── The data ──

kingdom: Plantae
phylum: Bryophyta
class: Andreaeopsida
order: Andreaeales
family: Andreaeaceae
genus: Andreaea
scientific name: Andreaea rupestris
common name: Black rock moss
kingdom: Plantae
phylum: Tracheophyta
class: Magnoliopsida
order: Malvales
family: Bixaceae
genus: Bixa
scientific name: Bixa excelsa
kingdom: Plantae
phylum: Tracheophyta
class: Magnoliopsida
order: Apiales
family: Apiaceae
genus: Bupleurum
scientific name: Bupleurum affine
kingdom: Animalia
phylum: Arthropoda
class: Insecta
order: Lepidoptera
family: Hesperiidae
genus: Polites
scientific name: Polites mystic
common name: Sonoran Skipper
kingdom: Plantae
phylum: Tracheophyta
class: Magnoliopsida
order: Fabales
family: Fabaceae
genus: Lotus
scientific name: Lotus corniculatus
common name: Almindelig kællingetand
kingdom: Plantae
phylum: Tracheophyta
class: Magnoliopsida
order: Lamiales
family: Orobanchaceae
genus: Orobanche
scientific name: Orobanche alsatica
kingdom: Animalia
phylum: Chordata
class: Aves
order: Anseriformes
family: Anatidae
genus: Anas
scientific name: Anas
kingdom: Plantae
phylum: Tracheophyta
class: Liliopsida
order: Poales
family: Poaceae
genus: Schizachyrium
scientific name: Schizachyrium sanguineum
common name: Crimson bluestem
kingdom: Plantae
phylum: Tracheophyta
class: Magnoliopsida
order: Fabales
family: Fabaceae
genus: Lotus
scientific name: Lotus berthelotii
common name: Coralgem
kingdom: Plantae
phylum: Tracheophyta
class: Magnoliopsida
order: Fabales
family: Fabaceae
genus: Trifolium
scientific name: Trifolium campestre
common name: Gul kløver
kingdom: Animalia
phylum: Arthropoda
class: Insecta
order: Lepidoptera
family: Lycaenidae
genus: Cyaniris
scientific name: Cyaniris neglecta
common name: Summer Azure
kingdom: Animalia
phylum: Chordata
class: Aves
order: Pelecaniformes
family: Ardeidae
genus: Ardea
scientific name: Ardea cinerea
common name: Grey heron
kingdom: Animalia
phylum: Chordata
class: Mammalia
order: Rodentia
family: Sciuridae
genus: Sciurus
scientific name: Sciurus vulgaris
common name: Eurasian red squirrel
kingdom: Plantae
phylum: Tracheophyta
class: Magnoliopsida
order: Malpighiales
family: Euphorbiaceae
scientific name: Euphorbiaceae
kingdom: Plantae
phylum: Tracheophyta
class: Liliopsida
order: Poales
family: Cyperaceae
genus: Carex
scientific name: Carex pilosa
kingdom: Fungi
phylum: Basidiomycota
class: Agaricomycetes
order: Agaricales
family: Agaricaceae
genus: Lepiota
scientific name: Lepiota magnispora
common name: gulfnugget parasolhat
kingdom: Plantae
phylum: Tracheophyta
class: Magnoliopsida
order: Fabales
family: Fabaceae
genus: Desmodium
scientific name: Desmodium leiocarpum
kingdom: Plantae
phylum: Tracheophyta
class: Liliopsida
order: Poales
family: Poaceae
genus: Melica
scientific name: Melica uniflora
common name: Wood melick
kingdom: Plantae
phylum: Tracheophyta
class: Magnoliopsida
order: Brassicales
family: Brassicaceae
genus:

───

* Given instruction *
Copy all of the data above line for line, changing nothing.

* Task result *
kingdom: Plantae
phylum: Bryophyta
class: Andreaeopsida
order: Andreaeales
family: Andreaeaceae
genus: Andreaea
scientific name: Andreaea rupestris
common name: Black rock moss
kingdom: Plantae
phylum: Tracheophyta
class: Magnoliopsida
order: Malvales
family: Bixaceae
genus: Bixa
scientific name: Bixa excelsa
kingdom: Plantae
phylum: Tracheophyta
class: Magnoliopsida
order: Apiales
family: Apiaceae
genus: Bupleurum
scientific name: Bupleurum affine
kingdom: Animalia
phylum: Arthropoda
class: Insecta
order: Lepidoptera
family: Hesperiidae
genus: Polites
scientific name: Polites mystic
common name: Sonoran Skipper
kingdom: Plantae
phylum: Tracheophyta
class: Magnoliopsida
order: Fabales
family: Fabaceae
genus: Lotus
scientific name: Lotus corniculatus
common name: Almindelig kællingetand
kingdom: Plantae
phylum: Tracheophyta
class: Magnoliopsida
order: Lamiales
family: Orobanchaceae
genus: Orobanche
scientific name: Orobanche alsatica
kingdom: Animalia
phylum: Chordata
class: Aves
order: Anseriformes
family: Anatidae
genus: Anas
scientific name: Anas
kingdom: Plantae
phylum: Tracheophyta
class: Liliopsida
order: Poales
family: Poaceae
genus: Schizachyrium
scientific name: Schizachyrium sanguineum
common name: Crimson bluestem
kingdom: Plantae
phylum: Tracheophyta
class: Magnoliopsida
order: Fabales
family: Fabaceae
genus: Lotus
scientific name: Lotus berthelotii
common name: Coralgem
kingdom: Plantae
phylum: Tracheophyta
class: Magnoliopsida
order: Fabales
family: Fabaceae
genus: Trifolium
scientific name: Trifolium campestre
common name: Gul kløver
kingdom: Animalia
phylum: Arthropoda
class: Insecta
order: Lepidoptera
family: Lycaenidae
genus: Cyaniris
scientific name: Cyaniris neglecta
common name: Summer Azure
kingdom: Animalia
phylum: Chordata
class: Aves
order: Pelecaniformes
family: Ardeidae
genus: Ardea
scientific name: Ardea cinerea
common name: Grey heron
kingdom: Animalia
phylum: Chordata
class: Mammalia
order: Rodentia
family: Sciuridae
genus: Sciurus
scientific name: Sciurus vulgaris
common name: Eurasian red squirrel
kingdom: Plantae
phylum: Tracheophyta
class: Magnoliopsida
order: Malpighiales
family: Euphorbiaceae
scientific name: Euphorbiaceae
kingdom: Plantae
phylum: Tracheophyta
class: Liliopsida
order: Poales
family: Cyperaceae
genus: Carex
scientific name: Carex pilosa
kingdom: Fungi
phylum: Basidiomycota
class: Agaricomycetes
order: Agaricales
family: Agaricaceae
genus: Lepiota
scientific name: Lepiota magnispora
common name: gulfnugget parasolhat
kingdom: Plantae
phylum: Tracheophyta
class: Magnoliopsida
order: Fabales
family: Fabaceae
genus: Desmodium
scientific name: Desmodium leiocarpum
kingdom: Plantae
phylum: Tracheophyta
class: Liliopsida
order: Poales
family: Poaceae
genus: Melica
scientific name: Melica uniflora
common name: Wood melick
kingdom: Plantae
phylum: Tracheophyta
class: Magnoliopsida
order: Brassicales
family: Brassicaceae
genus:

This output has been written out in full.